Intervention de Pierre-Yves Collombat

Réunion du 7 novembre 2006 à 16h00
Politique de sécurité menée depuis 2002 — Discussion d'une question orale avec débat

Photo de Pierre-Yves CollombatPierre-Yves Collombat :

Madame la présidente, monsieur le ministre délégué, mes chers collègues, tenter de porter un jugement un peu objectif sur le bilan de l'action du ministre de l'intérieur en matière de lutte contre l'insécurité relève de la gageure.

Manquent toujours les indicateurs fiables permettant d'apprécier la performance : la statistique des « faits constatés » de l'état 4001 ne mesure pas plus de manière fiable l'activité des délinquants que le « taux d'élucidation » ne traduit leur risque d'être rattrapés par la justice.

Sans parler de la délinquance qui demeure inconnue, le recueil statistique 4001 ne concerne ni la totalité des crimes et délits, ni les infractions relevées sur main courante, mais seulement les faits signalés au Parquet, suite à une plainte ou à l'initiative des services.

« On reproche, à juste titre, à l'outil d'enregistrement de la délinquance ou état 4001 d'être insuffisant, partiel, parcellaire, parfois partial », écrit le criminologue Alain Bauer, président du conseil d'orientation de l'Observatoire national de la délinquance. L'AFP nous rapporte ce matin qu'à Lille, par exemple, 4 000 faits ont été enlevés de la comptabilité 2005. M. Alain Bauer remet en cause l'usage d'un indice agrégeant des données très hétérogènes, la pertinence d'un agrégat comme celui de « délinquance de voie publique », qui est pourtant le plus commenté, et celle de la comparaison entre mêmes mois d'années qui se suivent.

Depuis le printemps 2002, les Français sont pourtant convoqués chaque mois afin d'analyser ces indicateurs non fiables.

Nous utilisons le même baromètre que nos prédécesseurs, dites-vous, monsieur le ministre délégué, et vous l'avez encore rappelé ce matin. Oui, et alors ?

De deux choses l'une, en effet : ou l'instrument mesure, même de manière grossière, ce qu'il est censé mesurer, et on peut l'utiliser, ou ce n'est pas le cas, et on ne s'en prévaut pas. Puissiez-vous l'utiliser un siècle, le baromètre dont vous avez parlé ce matin ne vous livrera pas plus la température que l'état 4001 le niveau de la délinquance.

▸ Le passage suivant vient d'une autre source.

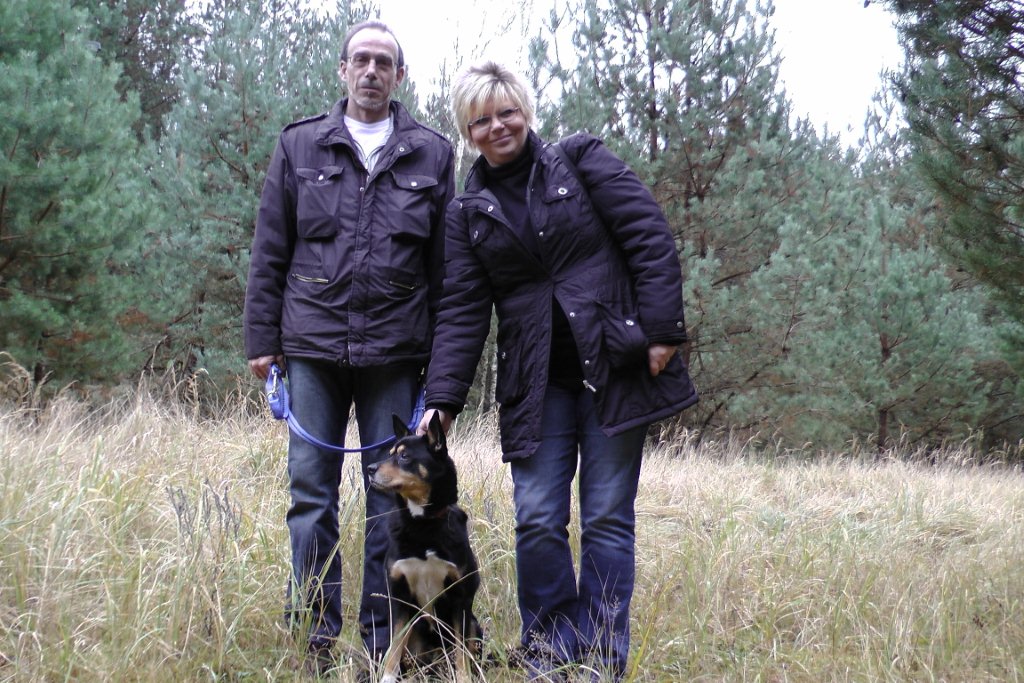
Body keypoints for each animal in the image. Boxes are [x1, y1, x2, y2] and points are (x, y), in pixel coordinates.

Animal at [367, 412, 482, 682]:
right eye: (390, 453)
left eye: (404, 456)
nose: (370, 469)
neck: (422, 524)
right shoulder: (400, 596)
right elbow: (394, 649)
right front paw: (387, 678)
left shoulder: (460, 596)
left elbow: (461, 652)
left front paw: (463, 678)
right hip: (416, 630)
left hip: (474, 624)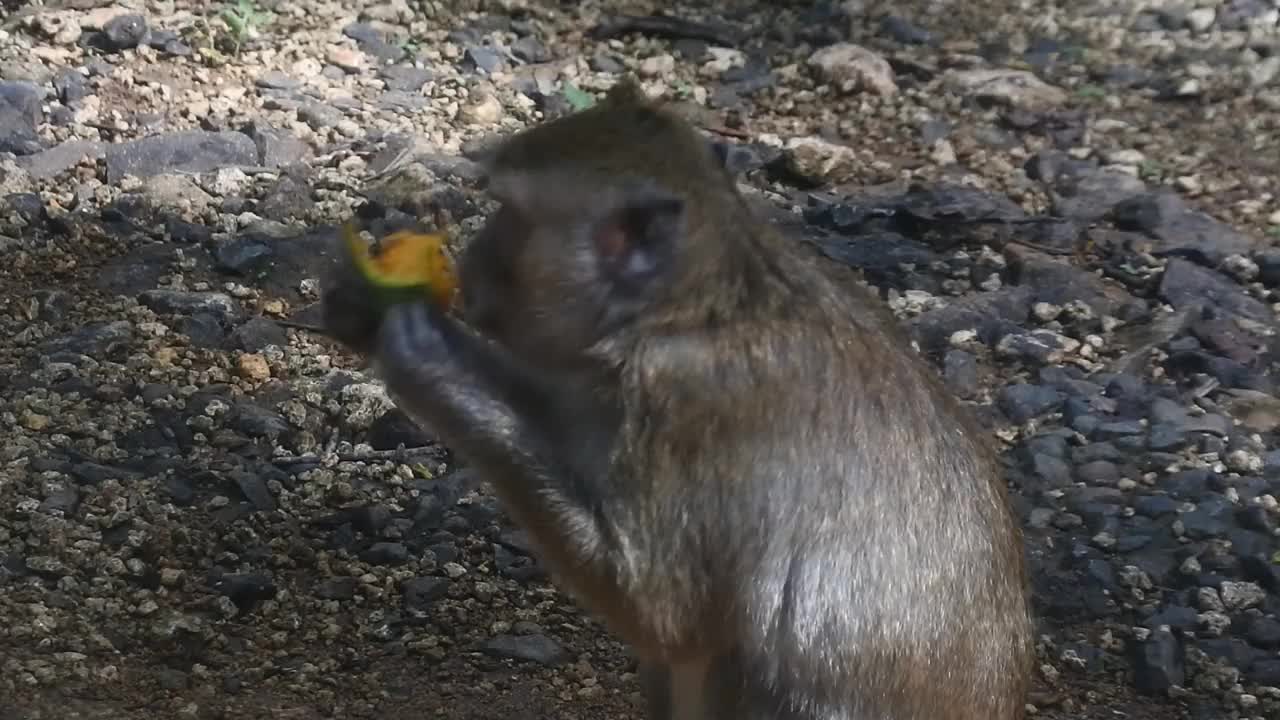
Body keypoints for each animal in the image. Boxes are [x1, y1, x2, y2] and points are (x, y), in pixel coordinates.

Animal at [320, 79, 1029, 717]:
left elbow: (664, 611)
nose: (470, 259)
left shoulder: (688, 404)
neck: (691, 309)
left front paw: (424, 353)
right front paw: (362, 306)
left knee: (735, 662)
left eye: (513, 219)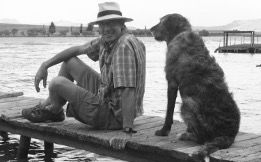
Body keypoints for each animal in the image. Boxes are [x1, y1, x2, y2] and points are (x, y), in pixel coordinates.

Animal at [149, 13, 241, 159]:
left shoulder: (172, 82)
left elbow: (169, 112)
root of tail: (228, 135)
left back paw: (186, 135)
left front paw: (164, 131)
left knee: (201, 138)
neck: (180, 33)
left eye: (162, 22)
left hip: (187, 103)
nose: (150, 30)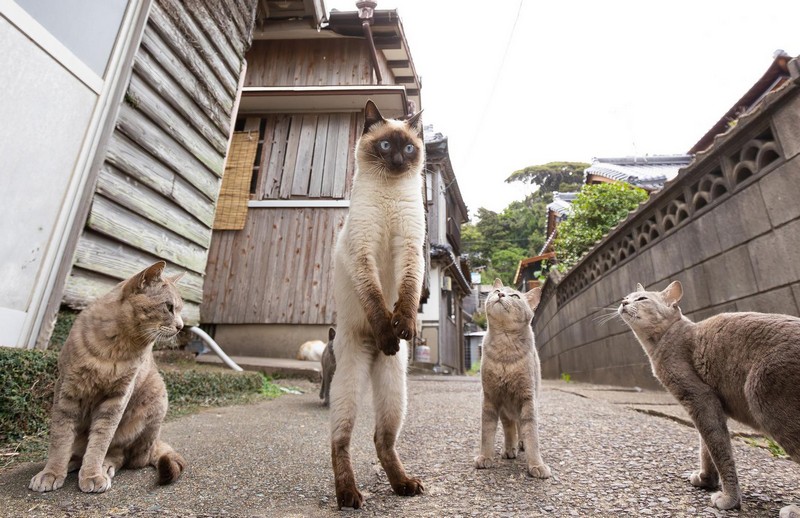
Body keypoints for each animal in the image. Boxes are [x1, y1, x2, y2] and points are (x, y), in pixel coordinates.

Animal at [29, 264, 186, 496]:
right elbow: (60, 438)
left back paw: (105, 466)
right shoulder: (67, 391)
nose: (181, 326)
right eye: (169, 307)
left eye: (180, 310)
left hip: (155, 401)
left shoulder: (117, 398)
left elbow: (101, 441)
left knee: (123, 455)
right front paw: (52, 472)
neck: (116, 348)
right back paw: (72, 462)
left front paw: (92, 474)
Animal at [476, 282, 552, 482]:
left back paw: (520, 443)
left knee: (520, 427)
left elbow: (532, 434)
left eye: (516, 296)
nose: (501, 294)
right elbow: (487, 433)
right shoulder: (490, 398)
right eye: (497, 291)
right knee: (510, 427)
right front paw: (485, 457)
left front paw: (536, 465)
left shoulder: (527, 398)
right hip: (505, 409)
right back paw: (510, 448)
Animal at [620, 282, 800, 516]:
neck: (662, 340)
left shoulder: (700, 397)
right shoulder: (712, 405)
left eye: (641, 298)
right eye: (626, 297)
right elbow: (706, 446)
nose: (623, 302)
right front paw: (706, 479)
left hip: (766, 400)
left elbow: (719, 450)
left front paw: (729, 499)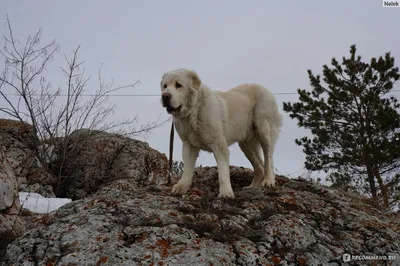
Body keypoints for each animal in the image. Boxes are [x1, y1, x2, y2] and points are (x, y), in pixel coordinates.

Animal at [161, 68, 282, 197]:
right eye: (165, 86)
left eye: (179, 85)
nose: (165, 96)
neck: (194, 110)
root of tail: (263, 88)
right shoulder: (188, 144)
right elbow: (187, 170)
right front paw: (182, 186)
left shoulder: (219, 145)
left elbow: (223, 173)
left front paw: (226, 193)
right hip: (246, 145)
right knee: (260, 166)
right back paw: (252, 187)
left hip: (263, 129)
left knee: (268, 158)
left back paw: (268, 181)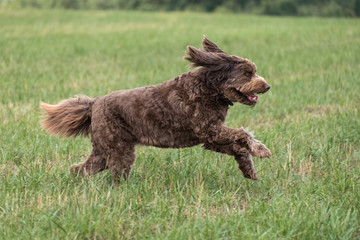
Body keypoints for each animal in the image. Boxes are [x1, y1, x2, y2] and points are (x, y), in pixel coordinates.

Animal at [40, 37, 270, 184]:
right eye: (247, 73)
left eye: (254, 71)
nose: (267, 86)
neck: (209, 89)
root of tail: (95, 104)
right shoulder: (209, 129)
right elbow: (243, 134)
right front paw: (261, 150)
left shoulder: (211, 137)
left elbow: (239, 147)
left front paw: (248, 169)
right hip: (118, 148)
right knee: (116, 173)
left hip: (104, 149)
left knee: (81, 169)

Vous-même, monsieur le ministre délégué, qui êtes sportif de haut niveau et visiblement lecteur d'Alice au pays des merveilles, vous n'hésitez pas à prendre tous les risques : l'état 4001 mesure pour vous non seulement la délinquance, mais aussi le nombre de « non victimes » : « Depuis 2002, nous avons évité à notre pays, par notre politique, un million de victimes », m'avez-vous répondu le 5 octobre 2002.